August 23 - September 22 Virgo
I know you Virgos are very concerned with not acting old – as are we all. Please to rejoice in HowNotToActOld.com which has loads of tips on how to not give away your age, assuming you’re older than Paris Hilton (who still qualifies as young). Writer Pamela Redmond Satran has written 14 books including 5 novels, and 8 bestselling baby-naming books coauthored with Linda Rosenkrantz. Besides her blog, she also writes for the Huffington Post and has a new book out called 1000 Ways To Be A Slightly Better Woman.

September 23 - October 22 Libra
Librans can satisfy their insatiable need for great documentary films this summer with HBO’s terrific weekly series which started in June with Roman Polanski: Wanted and Desired. Even though it has appeared that Showtime has kicked HBO’s ass this year on drama series, I’m here to tell you that these documentaries make for great television. Last week, Baghdad High showed us what it’s like to be a teenager in Iraq where a daily commute to school is fraught with roadside bombings. Quel teenage wasteland! Every Monday night at 9pm through August 25th a new film is shown. Pop some corn and settle down to leave your world for the duration.

October 23 - November 21 Scorpio
It’s about time, Scorpio cats n kittens – your basest selves will thrill to the newly opened Erotic Heritage Museum in (where else?) Las Vegas, Nevada. Over 24,000 square feet of permanent and featured exhibits pay tribute to the world of erotica. The Museum opened its legs, I mean, doors to the world on August 3rd and seeks to bridge the gap between that which is commercial and often misidentified as pornographic. No doubt Jesse Helms will be turning in his grave.

November 22 - December 21 Sagittarius
Sagittarians know from crazy crazy love. Therefore this week’s download is targeted to our self-indulgent, sociable, flirtatious centaur friends. The song is Bernadette by the Four Tops and is a testament to complete and utter jealousy and obsession. This 1967 Motown hit was produced by Holland-Dozier-Holland and recorded at Hitsville USA. The stellar lead vocal is of course by the unbelievable Levi Stubbs. Listen to the raw urgency in his voice as he cries, Bernadette! They want you because of the pride that it gives; But Bernadette, I want you because I need you to live.

December 22 - January 19 Capricorn
In honor of a Capricorn born on January 8, 1935 in Tupelo, Mississippi, I’m speaking of course of Elvis Aaron Presley here, I urge you to visit the 24 Hour Church of Elvis. Here in this pocket of madness on the internets you can purchase refrigerator magnets, stickers, pins, t-shirts, calendars, etc. etc. etc.
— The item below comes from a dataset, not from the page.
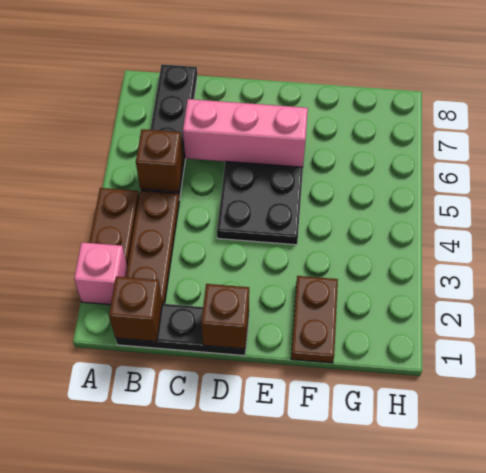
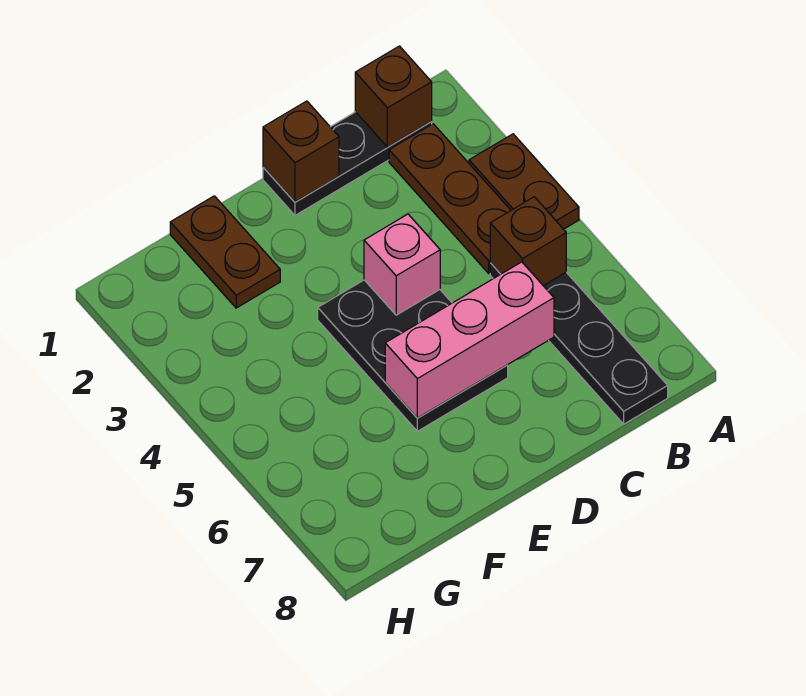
pink brick A2 level 1 -> pink brick D4 level 2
Proprietor Stephanie G. Pierce has run this establishment since 1985 in Portland, Oregon. There used to be a physical store where weddings were performed, but that’s closed for the moment. In the meantime, flat top cats and dungaree dolls can celebrate The King with a refrigerator magnet.
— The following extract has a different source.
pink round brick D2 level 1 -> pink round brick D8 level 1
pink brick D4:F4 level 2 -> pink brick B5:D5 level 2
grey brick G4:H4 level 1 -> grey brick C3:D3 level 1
January 20 - February 18 Aquarius
Our Aquarian of the Week is – yes – Paris Hilton. Girlfriend fired back a hysterical response to John McCain’s Britney/Paris/Obama TV ad from last week. Paris lounges in a leopard bikini as she explains her own energy policy to us (surprise, it’s pretty frickin’ awesome). Quoth Ms. Hilton: “That wrinkly white-haired guy used me in his campaign ad, which I guess means I’m running for President. So thanks for the endorsement, white-haired dude. . . I want America to know that I’m like, totally ready to lead.” Even her parents, who contributed $Hilton$ money to McCain, were horrified by his tasteless ad which compares Obama’s celebrity to that of their daughter and Britney Spears.
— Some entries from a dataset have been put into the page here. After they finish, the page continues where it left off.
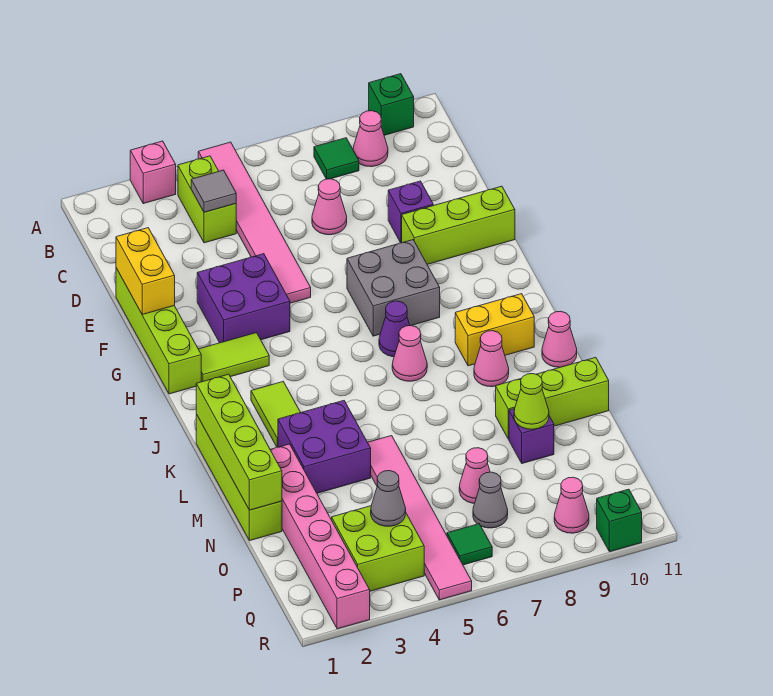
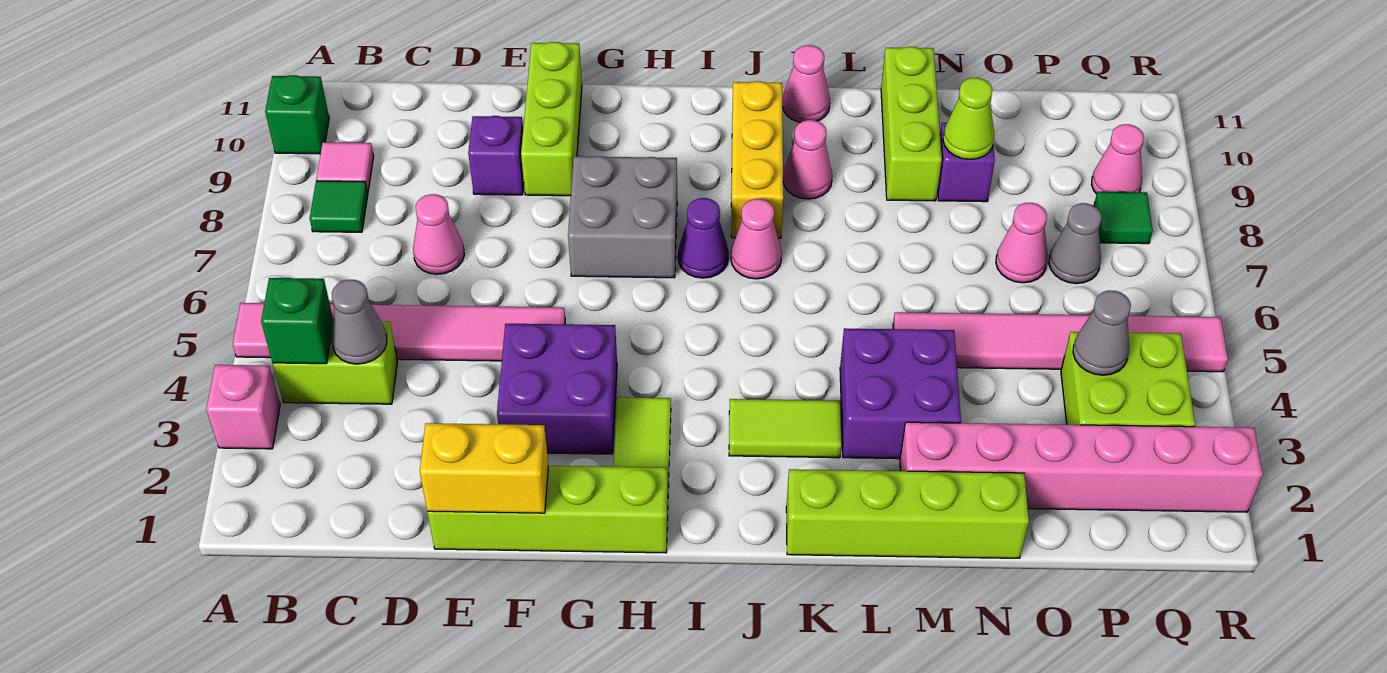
pink cone B9 level 1 -> pink tile B9 level 1
grey tile C4 level 2 -> grey cone C4 level 2
yellow brick J9:J10 level 1 -> yellow brick J8:J10 level 1
lime brick K1:N1 level 2 -> none
green tile Q6 level 1 -> green tile Q8 level 1
green brick R10 level 1 -> green brick B4 level 2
February 19 - March 20 Pisces
Fish People, here’s a novel you can curl up in for the entire month of August and read your brains out. Shantaram by Gregory David Roberts is the largely autobiographical tale of Roberts, who escapes after two years in an Australian prison where he had been jailed for a series of armed robberies performed when he was a heroin addict. He arrives in Bombay with an assumed name and forged papers and luckily meets a street guide who becomes his bridge to an entirely new world. That’s only the beginning; I’m still reading it. The book is so large and heavy it could conceivably be used as a weapon. Fall into this fascinating world like it was a gorgeous colorful silken pillow.